■ **Work item**: What is needed is the full listing written out exactly, minus the pictures.

■ **Data**:

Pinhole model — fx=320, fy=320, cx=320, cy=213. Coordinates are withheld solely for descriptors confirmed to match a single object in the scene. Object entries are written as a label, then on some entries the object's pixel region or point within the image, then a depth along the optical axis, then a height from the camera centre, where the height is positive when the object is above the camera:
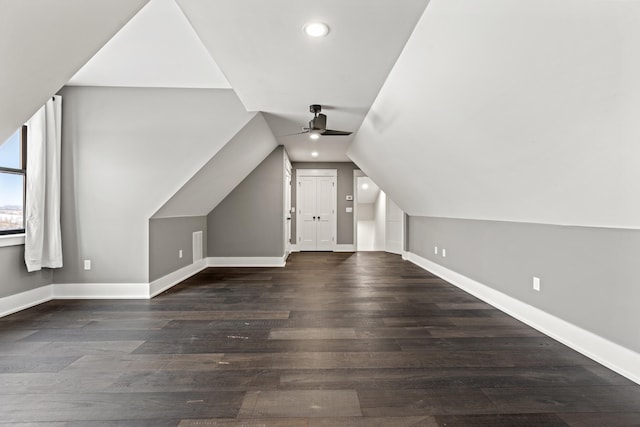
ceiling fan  3.85 +1.14
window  3.40 +0.37
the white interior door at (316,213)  8.63 +0.05
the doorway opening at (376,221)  8.27 -0.18
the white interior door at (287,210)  6.72 +0.10
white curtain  3.53 +0.30
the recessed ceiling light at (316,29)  2.21 +1.32
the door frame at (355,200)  8.62 +0.40
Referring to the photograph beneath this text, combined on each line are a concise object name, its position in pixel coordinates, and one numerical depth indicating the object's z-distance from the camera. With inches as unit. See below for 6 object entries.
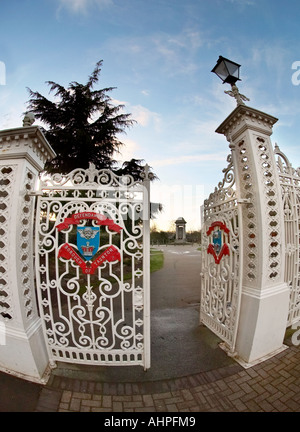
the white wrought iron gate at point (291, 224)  135.3
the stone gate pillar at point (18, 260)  100.8
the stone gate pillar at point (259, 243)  115.6
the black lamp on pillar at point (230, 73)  126.7
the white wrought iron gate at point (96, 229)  104.0
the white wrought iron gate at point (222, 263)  124.5
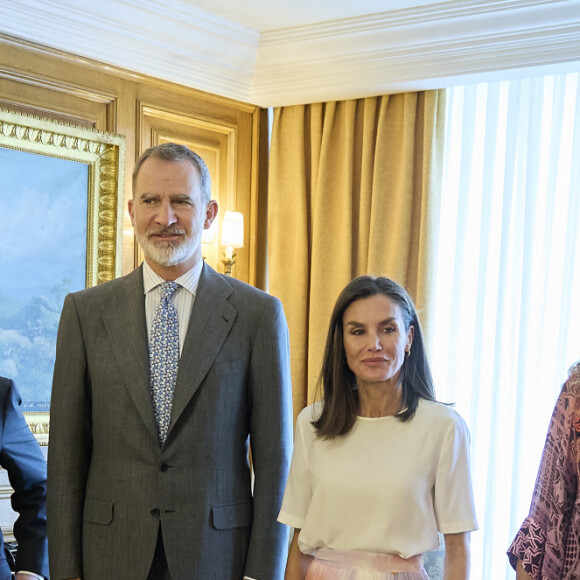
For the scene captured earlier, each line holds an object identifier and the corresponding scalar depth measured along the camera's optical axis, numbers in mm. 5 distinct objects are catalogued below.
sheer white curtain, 4445
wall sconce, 4855
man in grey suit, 2312
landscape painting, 3990
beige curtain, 4781
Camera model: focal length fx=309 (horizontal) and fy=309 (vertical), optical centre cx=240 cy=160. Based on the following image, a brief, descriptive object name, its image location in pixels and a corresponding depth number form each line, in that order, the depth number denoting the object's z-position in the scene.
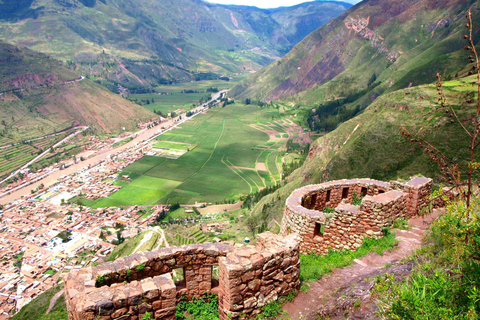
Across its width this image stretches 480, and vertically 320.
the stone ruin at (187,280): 10.03
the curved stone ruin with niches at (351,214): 15.90
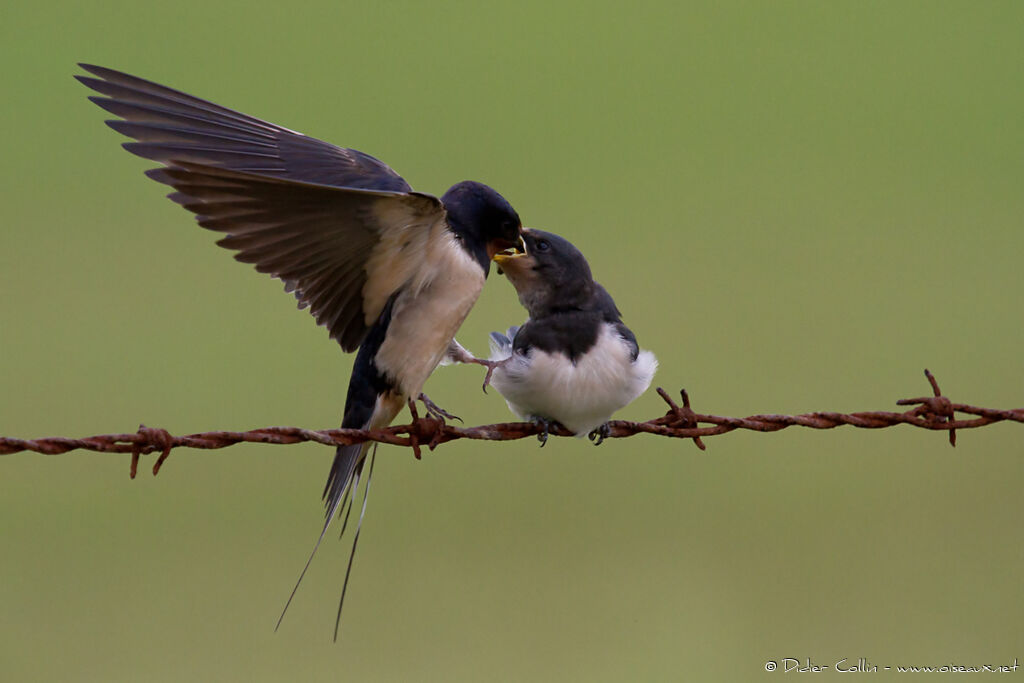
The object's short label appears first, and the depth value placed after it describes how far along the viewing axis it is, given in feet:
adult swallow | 19.01
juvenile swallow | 22.40
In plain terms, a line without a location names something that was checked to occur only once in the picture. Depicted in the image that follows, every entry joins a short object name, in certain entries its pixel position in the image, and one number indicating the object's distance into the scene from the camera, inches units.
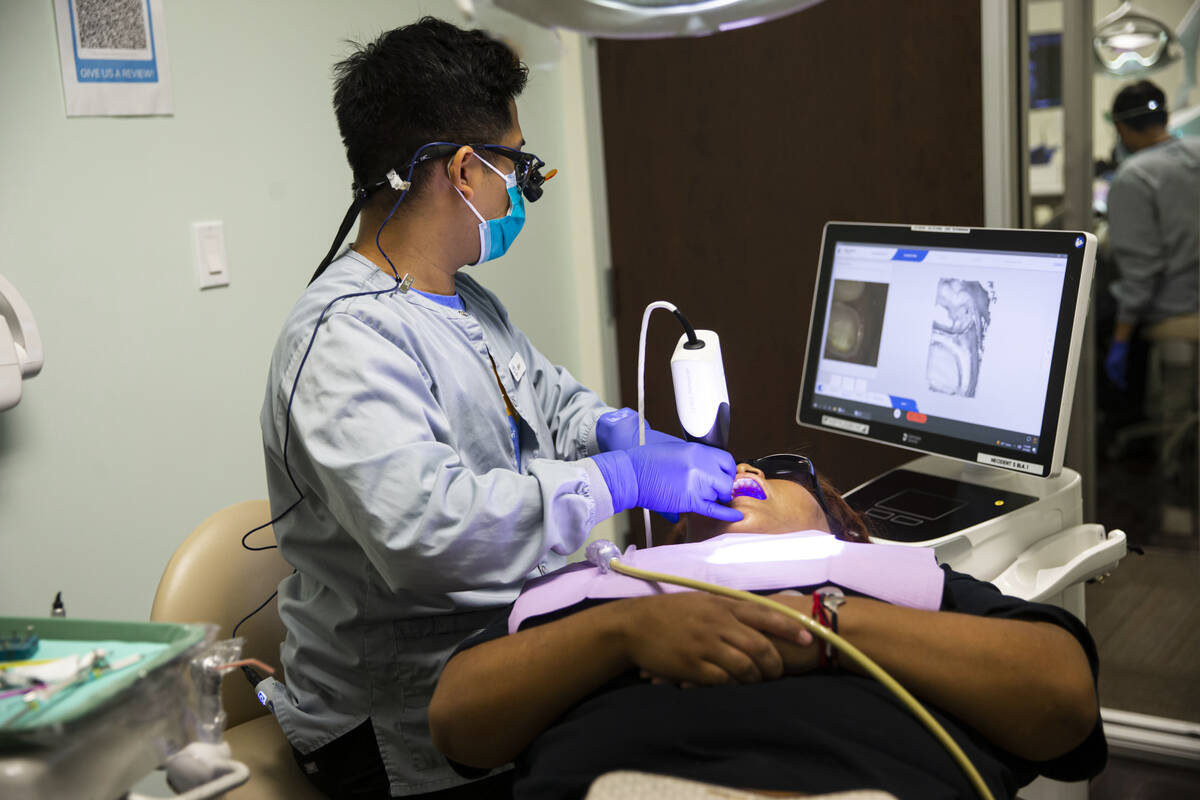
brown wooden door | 95.4
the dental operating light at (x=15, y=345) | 64.3
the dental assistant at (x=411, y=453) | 49.8
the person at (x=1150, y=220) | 98.5
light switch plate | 81.9
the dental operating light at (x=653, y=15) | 49.3
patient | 40.2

■ **Answer section**:
Pinhole model — fx=320, fy=320, cx=320, cy=213. Coordinates are withheld solely for descriptors confirmed to match a single object in the scene. Object entries are written as a label, then on some entries the object's pixel region or point within the image, then a depth along the optical axis, then a height from the camera centre, where the height is positive when the object is above the camera:
ceiling fan  3.85 +1.14
window  3.40 +0.37
the white interior door at (316,213)  8.63 +0.05
the doorway opening at (376,221)  8.27 -0.18
the white interior door at (287,210)  6.72 +0.10
white curtain  3.53 +0.30
the recessed ceiling light at (316,29)  2.21 +1.32
the door frame at (355,200)  8.62 +0.40
Referring to the photograph beneath this text, combined on each line are a concise object name, its position in pixel coordinates, and one numerical depth indicating the object's z-distance from the camera. With inches as unit. See below for 6 object entries.
the white wrought iron gate at point (291, 224)  135.3
the stone gate pillar at point (18, 260)  100.8
the stone gate pillar at point (259, 243)  115.6
the black lamp on pillar at point (230, 73)  126.7
the white wrought iron gate at point (96, 229)  104.0
the white wrought iron gate at point (222, 263)  124.5
For the scene captured earlier, each line holds an object identifier and the corresponding scalar depth measured along the camera's optical axis, numbers in mm. 5 distinct objects are catalogued below.
sheer white curtain, 4445
wall sconce, 4855
man in grey suit, 2312
landscape painting, 3990
beige curtain, 4781
Camera model: focal length fx=309 (horizontal) and fy=309 (vertical), optical centre cx=240 cy=160. Based on the following image, a brief, descriptive object name, its image location in pixels and a corresponding depth number form each line, in that order, the depth number denoting the object's z-position in the scene.
Across its width this image stretches 480, and vertically 320.
the stone ruin at (187,280): 10.03
the curved stone ruin with niches at (351,214): 15.90
The object's short label appears first, and the depth value placed after it describes how far along the viewing axis it is, given in feet:
adult swallow | 19.01
juvenile swallow | 22.40
In plain terms, a line without a location names something that was checked to occur only once in the picture. Depicted in the image that follows, every entry joins a short object name, in certain entries its pixel position in the image, and one number indicating the object's distance into the scene from the camera, inches units.
brown wooden door | 95.4
the dental operating light at (x=15, y=345) | 64.3
the dental assistant at (x=411, y=453) | 49.8
the person at (x=1150, y=220) | 98.5
light switch plate | 81.9
the dental operating light at (x=653, y=15) | 49.3
patient | 40.2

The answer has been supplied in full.